- WHAT TO WORK ON -
Your output should be the lines below from the one with "For this reason, we have created th" through the one with "11:00 AM - 05:00 PM", copied exactly, pictures excluded.

- PROVIDED ENTRIES -
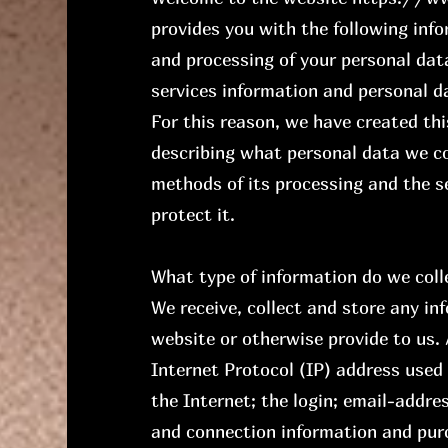
provides you with the following inf
and processing of your personal data
services information and personal da
For this reason, we have created th
describing what personal data we co
methods of its processing and the s
protect it.
What type of information do we coll
We receive, collect and store any in
website or otherwise provide to us. 
Internet Protocol (IP) address used
the Internet; the login; email-addre
and connection information and pur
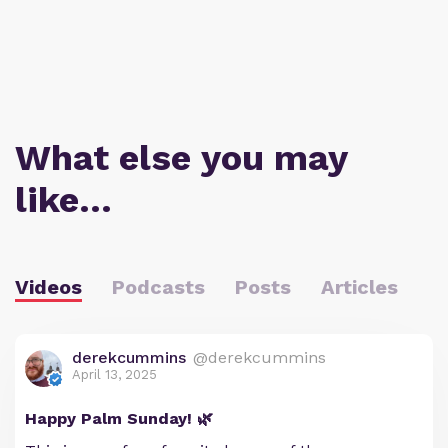
What else you may
like…
Videos
Podcasts
Posts
Articles
derekcummins
@derekcummins
April 13, 2025
Happy Palm Sunday! 🌿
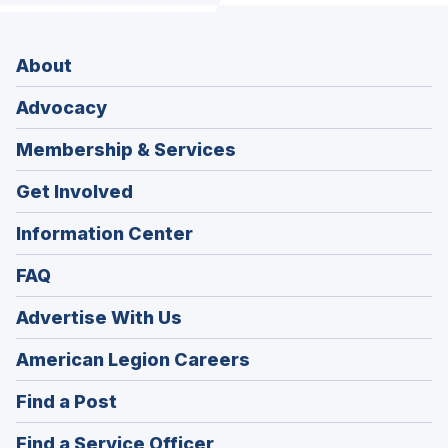
About
Advocacy
Membership & Services
Get Involved
Information Center
FAQ
Advertise With Us
(Opens
American Legion Careers
in
(Opens
Find a Post
a
in
new
(Opens
Find a Service Officer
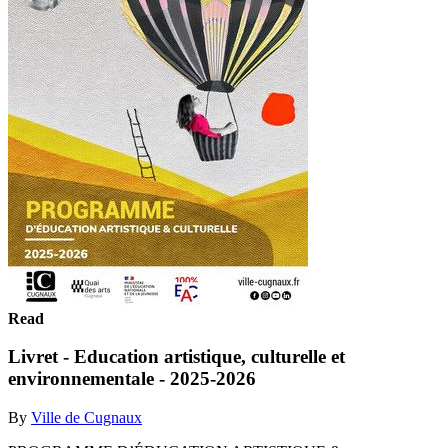
Read
Livret - Education artistique, culturelle et
environnementale - 2025-2026
By
Ville de Cugnaux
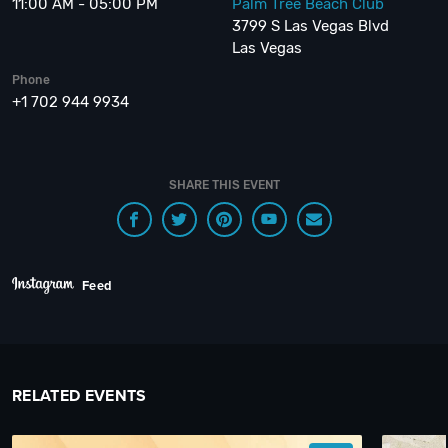
11:00 AM - 05:00 PM
Palm Tree Beach Club
3799 S Las Vegas Blvd
Las Vegas
Phone
+1 702 944 9934
SHARE THIS EVENT
Feed
RELATED EVENTS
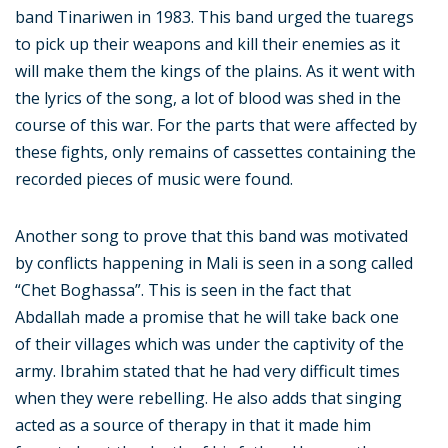
band Tinariwen in 1983. This band urged the tuaregs
to pick up their weapons and kill their enemies as it
will make them the kings of the plains. As it went with
the lyrics of the song, a lot of blood was shed in the
course of this war. For the parts that were affected by
these fights, only remains of cassettes containing the
recorded pieces of music were found.
Another song to prove that this band was motivated
by conflicts happening in Mali is seen in a song called
“Chet Boghassa”. This is seen in the fact that
Abdallah made a promise that he will take back one
of their villages which was under the captivity of the
army. Ibrahim stated that he had very difficult times
when they were rebelling. He also adds that singing
acted as a source of therapy in that it made him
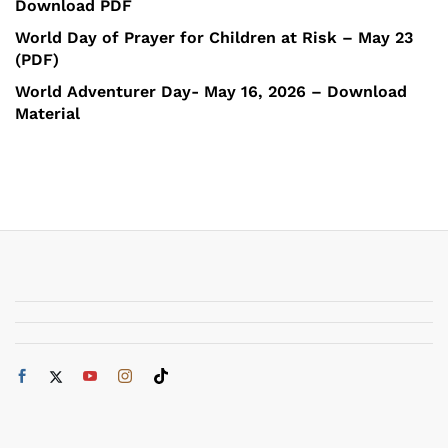
Download PDF
World Day of Prayer for Children at Risk – May 23
(PDF)
World Adventurer Day- May 16, 2026 – Download
Material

- RESULT FOR THIS EXERCISE -
For this reason, we have created th
describing what personal data we co
methods of its processing and the s
protect it.
What type of information do we coll
We receive, collect and store any in
website or otherwise provide to us. 
Internet Protocol (IP) address used
the Internet; the login; email-addre
and connection information and pur
What else you may
like…
Videos
Podcasts
Posts
Articles
derekcummins
@derekcummins
April 13, 2025
Happy Palm Sunday! 🌿
About
Advocacy
Membership & Services
Get Involved
Information Center
FAQ
Advertise With Us
(Opens
American Legion Careers
in
(Opens
Find a Post
a
in
new
(Opens
Find a Service Officer
Read
Livret - Education artistique, culturelle et
environnementale - 2025-2026
By
Ville de Cugnaux
11:00 AM - 05:00 PM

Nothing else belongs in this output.